Selbstverständlich sind wir eine vollwertige Band, auch wenn ich den kompositorischen Teil alleine übernehme. Unsere Mitglieder setzen sich sehr für die Band ein und investieren sehr viel Zeit und Energie, damit wir das leisten können, was wir leisten. Dafür bin ich jedem Einzelnen sehr sehr dankbar, weil sie ja letztlich auch dabei helfen, meine Vision umzusetzen – vor allem Marlek, mit dem ich seit über zehn Jahren Musik mache. Außerdem wäre ein Projekt etwas, das sich nach dem Abschluss dieses Projektes auflöst, und das passt nicht zu uns.

Beim „Geisterasche III“ wolltet Ihr ja das komplette Album live performen, was dann allerdings nicht funktionierte. Was ist da vorgefallen? Und wäre nicht die zehnte Ausgabe des Ragnarök, auf dem ihr ja gerade bestätigt wurde, nicht ein würdiger Rahmen, dieses dort noch mal zu probieren?

Was auf dem „Geisterasche III“ passiert ist, war eine sehr unangenehme Geschichte, gerade für unsterbliche Eisdämonen... aber nun ja. Unser Drummer Marlek hat schon auf der Fahrt nach Kaiserslautern festgestellt, dass es ihm nicht sehr gut ging. Im Verlauf des Abends vor dem Auftritt wurde das immer schlimmer, er hat hohes Fieber und Schüttelfrostanfälle bekommen, dazu Übelkeit und Kopfschmerzen – typische Grippesymptome also, und war so schwach und bleich, dass wir zusammen mit dem Veranstalter überlegt haben, das Konzert abzusagen, weil wirklich seine Gesundheit auf dem Spiel stand. Mithilfe von Tee, Tabletten und so viel Ruhe, wie man eben im Backstageraum eines Black Metal-Konzertes bekommen kann, waren wir dann kurz vor dem Auftritt soweit, dass wir entschieden, zuerst das „Wetterkreuz“ -Album zu spielen und höchstens später noch ältere Stücke. Marleks Zustand war aber so, dass wir fürchten mussten, dass er auch nach drei Minuten hinterm Schlagzeug hätte zusammenbrechen können. Wir mussten dann „Am Abgrund“, ein sehr schnelles und körperlich anstrengendes Stück, auslassen und konnten leider nur die Hälfte der Spielzeit spielen, die geplant war. Das tut uns für die Gäste und den Veranstalter auch sehr leid, aber wir haben unser Bestes getan und sind froh, dass Marlek sich wenigstens durch fünf Stücke gekämpft hat, was ihm auch sehr hoch anzurechnen ist, finde ich. Vielleicht wäre das Ragnarök eine Möglichkeit, ja. Mal schauen, ob sich das noch einmal ergibt, das hängt ja nicht nur von uns ab.

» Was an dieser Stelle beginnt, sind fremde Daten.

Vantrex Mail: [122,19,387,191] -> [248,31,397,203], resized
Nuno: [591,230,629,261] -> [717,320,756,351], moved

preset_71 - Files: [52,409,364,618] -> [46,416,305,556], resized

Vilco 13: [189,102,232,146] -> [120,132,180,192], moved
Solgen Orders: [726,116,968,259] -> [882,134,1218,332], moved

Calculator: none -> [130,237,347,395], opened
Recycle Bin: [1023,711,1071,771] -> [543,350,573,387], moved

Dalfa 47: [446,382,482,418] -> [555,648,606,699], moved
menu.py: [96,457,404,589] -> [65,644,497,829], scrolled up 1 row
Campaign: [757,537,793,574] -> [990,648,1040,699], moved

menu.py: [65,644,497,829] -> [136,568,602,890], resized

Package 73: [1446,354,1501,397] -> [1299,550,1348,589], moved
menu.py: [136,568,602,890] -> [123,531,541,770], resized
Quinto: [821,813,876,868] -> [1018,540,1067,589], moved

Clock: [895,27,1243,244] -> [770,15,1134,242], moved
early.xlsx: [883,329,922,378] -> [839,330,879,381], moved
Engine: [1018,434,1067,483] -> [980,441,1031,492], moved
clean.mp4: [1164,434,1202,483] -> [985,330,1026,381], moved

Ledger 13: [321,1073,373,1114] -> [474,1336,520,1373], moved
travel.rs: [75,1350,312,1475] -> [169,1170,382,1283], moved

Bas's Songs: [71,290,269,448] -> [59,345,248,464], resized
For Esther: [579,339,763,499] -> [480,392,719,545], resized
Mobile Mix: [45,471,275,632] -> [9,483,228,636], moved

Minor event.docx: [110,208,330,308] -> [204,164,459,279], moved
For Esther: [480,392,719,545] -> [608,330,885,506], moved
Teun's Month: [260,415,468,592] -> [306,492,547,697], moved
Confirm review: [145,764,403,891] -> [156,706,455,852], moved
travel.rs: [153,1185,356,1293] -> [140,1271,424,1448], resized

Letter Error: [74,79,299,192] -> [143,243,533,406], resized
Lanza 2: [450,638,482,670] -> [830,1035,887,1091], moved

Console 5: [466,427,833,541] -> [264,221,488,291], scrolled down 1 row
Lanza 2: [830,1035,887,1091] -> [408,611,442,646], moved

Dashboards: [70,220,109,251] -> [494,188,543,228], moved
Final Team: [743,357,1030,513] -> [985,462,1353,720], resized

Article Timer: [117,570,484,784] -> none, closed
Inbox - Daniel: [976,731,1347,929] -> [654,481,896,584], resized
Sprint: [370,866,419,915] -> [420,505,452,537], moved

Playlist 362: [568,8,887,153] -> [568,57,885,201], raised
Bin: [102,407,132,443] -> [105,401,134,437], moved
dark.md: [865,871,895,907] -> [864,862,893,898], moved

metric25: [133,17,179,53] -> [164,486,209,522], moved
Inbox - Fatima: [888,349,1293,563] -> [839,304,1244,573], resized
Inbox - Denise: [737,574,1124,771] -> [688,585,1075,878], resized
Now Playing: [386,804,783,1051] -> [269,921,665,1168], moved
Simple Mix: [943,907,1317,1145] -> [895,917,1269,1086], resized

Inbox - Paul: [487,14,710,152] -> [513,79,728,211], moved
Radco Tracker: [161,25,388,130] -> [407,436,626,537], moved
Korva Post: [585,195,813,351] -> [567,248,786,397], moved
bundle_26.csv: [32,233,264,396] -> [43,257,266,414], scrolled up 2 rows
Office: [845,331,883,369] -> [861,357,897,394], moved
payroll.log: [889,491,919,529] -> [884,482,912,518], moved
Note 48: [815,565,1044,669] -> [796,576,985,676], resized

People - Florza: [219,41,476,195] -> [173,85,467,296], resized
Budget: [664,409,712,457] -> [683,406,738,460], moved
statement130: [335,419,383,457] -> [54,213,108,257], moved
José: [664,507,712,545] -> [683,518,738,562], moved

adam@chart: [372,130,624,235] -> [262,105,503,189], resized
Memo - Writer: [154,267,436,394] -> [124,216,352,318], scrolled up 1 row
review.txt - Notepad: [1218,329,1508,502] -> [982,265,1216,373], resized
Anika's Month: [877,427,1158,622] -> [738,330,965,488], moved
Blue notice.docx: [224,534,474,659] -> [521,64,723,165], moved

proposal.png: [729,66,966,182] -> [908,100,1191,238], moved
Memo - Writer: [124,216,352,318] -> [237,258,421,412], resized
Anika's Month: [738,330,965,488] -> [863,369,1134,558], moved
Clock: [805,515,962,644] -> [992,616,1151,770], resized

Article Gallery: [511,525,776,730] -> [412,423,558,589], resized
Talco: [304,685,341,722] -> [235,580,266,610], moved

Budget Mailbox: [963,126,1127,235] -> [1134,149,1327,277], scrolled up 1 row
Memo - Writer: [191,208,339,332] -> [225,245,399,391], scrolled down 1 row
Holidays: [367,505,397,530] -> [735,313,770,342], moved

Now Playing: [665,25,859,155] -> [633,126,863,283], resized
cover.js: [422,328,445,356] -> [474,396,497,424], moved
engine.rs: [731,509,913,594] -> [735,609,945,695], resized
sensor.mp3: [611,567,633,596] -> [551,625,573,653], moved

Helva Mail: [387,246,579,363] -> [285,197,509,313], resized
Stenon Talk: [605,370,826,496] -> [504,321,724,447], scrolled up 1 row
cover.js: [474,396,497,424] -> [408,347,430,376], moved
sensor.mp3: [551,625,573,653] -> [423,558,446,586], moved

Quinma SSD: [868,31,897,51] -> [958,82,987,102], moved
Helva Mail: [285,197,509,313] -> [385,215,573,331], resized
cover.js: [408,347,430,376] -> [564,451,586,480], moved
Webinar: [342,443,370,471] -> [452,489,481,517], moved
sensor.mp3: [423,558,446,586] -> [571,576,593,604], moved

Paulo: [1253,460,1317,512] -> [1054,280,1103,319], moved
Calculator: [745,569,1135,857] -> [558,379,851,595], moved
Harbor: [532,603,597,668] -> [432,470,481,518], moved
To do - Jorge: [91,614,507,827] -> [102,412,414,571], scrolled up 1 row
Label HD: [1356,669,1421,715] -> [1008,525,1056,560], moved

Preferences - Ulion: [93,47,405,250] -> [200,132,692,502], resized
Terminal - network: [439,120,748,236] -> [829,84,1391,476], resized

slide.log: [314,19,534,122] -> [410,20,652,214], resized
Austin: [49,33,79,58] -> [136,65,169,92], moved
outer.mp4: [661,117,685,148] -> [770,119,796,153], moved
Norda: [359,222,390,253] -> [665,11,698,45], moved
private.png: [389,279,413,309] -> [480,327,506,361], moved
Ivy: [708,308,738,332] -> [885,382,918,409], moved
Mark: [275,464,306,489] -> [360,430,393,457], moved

Ich hoffe, Dir jetzt nicht allzu große Löcher in den Bauch gefragt zu haben und auch was für Dich Interessantes dabei war. Die letzten Worte sollen Dir gehören…

Danke Dir für die netten Fragen und die Unterstützung! Besucht uns auf unserer Homepage www.the-eis-reich.de, wo Ihr sowohl einen Link zu einem legalen kompletten Stream des Albums, als auch eine Bestellmöglichkeit für unsere Veröffentlichungen findet. Aber warm anziehen!